Tax Deferral and Check-the-Box
Levin noted that transfer pricing is only one strategy used by corporations to shift profits abroad. He also highlighted the use of tax deferrals and the so-called “check-the-box” rules.
“If a company earns income from an active business activity offshore, it owes no U.S. tax until the income is returned to the United States,” he said. “This is known as deferral. However, as established under Subpart F of the tax code, deferral is not permitted for passive, inherently mobile income such as royalty, interest, or dividend income. Subpart F should result in a significant tax bill for a U.S. parent company’s offshore income.
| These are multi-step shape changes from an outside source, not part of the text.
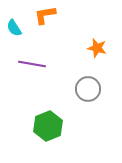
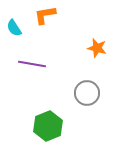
gray circle: moved 1 px left, 4 px down
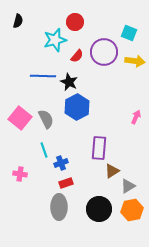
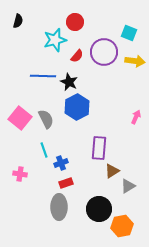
orange hexagon: moved 10 px left, 16 px down
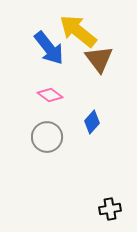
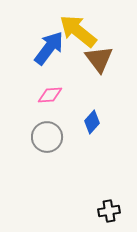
blue arrow: rotated 105 degrees counterclockwise
pink diamond: rotated 40 degrees counterclockwise
black cross: moved 1 px left, 2 px down
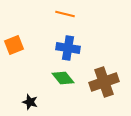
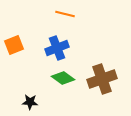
blue cross: moved 11 px left; rotated 30 degrees counterclockwise
green diamond: rotated 15 degrees counterclockwise
brown cross: moved 2 px left, 3 px up
black star: rotated 14 degrees counterclockwise
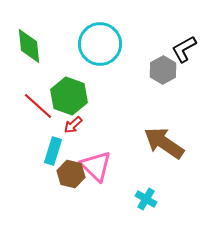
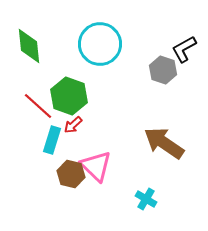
gray hexagon: rotated 12 degrees counterclockwise
cyan rectangle: moved 1 px left, 11 px up
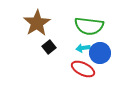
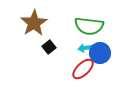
brown star: moved 3 px left
cyan arrow: moved 2 px right
red ellipse: rotated 70 degrees counterclockwise
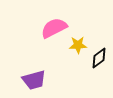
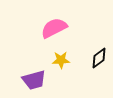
yellow star: moved 17 px left, 15 px down
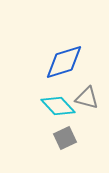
Once the offshore subsidiaries acquire the rights to the assets, they sublicense those rights and collect license fees or royalties from their lower tier related entities – exactly the kind of passive income that is subject to U.S. tax under the anti-deferral provision of Subpart F. But this straightforward principle has been defeated by regulations, exclusions, temporary statutory changes and gimmicks by multinational corporations, and by weak enforcement by the IRS."
Levin noted that on Jan. 1, 1997, the Treasury Department implemented the “check-the-box” regulations, which allow a business enterprise to declare what type of legal entity it wanted to be considered for federal tax purposes by simply checking a box. “This opened the floodgates for the U.S. multinational corporations trying to get around the taxation of passive income under Subpart F,” he said. “They could set up their offshore operations so that an offshore subsidiary which holds the company’s valuable assets could receive passive income such as royalty payments and dividends from other subsidiaries and still defer the U.S. taxes owed on them. The loss to the U.S. Treasury is enormous. During its current investigation, the subcommittee has learned that for fiscal years 2009, 2010 and 2011, Apple has been able to defer taxes on over $35.4 billion in offshore passive income covered by Subpart F. Google has deferred over $24.2 billion in the same period. For Microsoft, the number is $21 billion.”